### What to do
1. From the aviator story, extract the passage from "25  June 2017" to "me second summer.".
2. In the aviator story, which summer was the first in which the narrator heard the engine cut off?
3. Proceed with the aviator story, writing on from its final sentence.

### Page text

25 June, 2017

The Man In The Flying Machine AND Someone Gives Himself A Haircut!

25  June 2017
Story #869

R. Linda:

Rumour has it that in our town, there is an aviator of ancient age who flies his small craft over the wooded hills and dales just above the treetops, who has a penchant for cutting his motor and drifting on the wind.

I have been told of this right off when I say where I live, so the old aviator has a bit of a state-wide reputation for this peculiar need to cut his engine, and thus, my little village (if you can even call it that) has a precarious claim to fame (of sorts).

I have lived here three summers, and the first time I heard the low-flying craft, as it rattled the ice in my iced tea glass and shook the hammock I had ensconced meself in, was the first summer of me living where I do. But I hadn't heard the silence of the cut-off engine until me second summer.

### Data
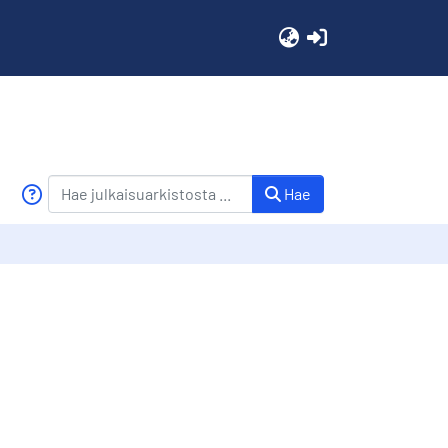
(current)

### Replies
1.
25  June 2017
Story #869

R. Linda:

Rumour has it that in our town, there is an aviator of ancient age who flies his small craft over the wooded hills and dales just above the treetops, who has a penchant for cutting his motor and drifting on the wind.

I have been told of this right off when I say where I live, so the old aviator has a bit of a state-wide reputation for this peculiar need to cut his engine, and thus, my little village (if you can even call it that) has a precarious claim to fame (of sorts).

I have lived here three summers, and the first time I heard the low-flying craft, as it rattled the ice in my iced tea glass and shook the hammock I had ensconced meself in, was the first summer of me living where I do. But I hadn't heard the silence of the cut-off engine until me second summer.

2. The narrator's second summer.

3.
The one thing I love about where I live is the peace and tranquillity, which takes quiet to another level. All one hears is the birds or the wind in the pines, and that's it. On occasion, I am rudely awakened out of that lovely feeling by the old tin can that comes rattling out of the skies. But that was nothing; my slight annoyance at being interrupted in me hammock ended the first time I was aware that the engine of the old rattletrap cut off! I tell ya, for a minute there, and from somewhere in the back of my sleepy brain, I had thoughts he had flown over quicker than usual and was gone, UNTIL I heard the spat, spit, sputter of an engine trying to turn over. Then it was an Oh My God moment. Where is that old dude? Is he just above me and about to drop on me out of the sky? It sets one's heart racing when one realises the reality of the situation, IF he can't get that engine to start!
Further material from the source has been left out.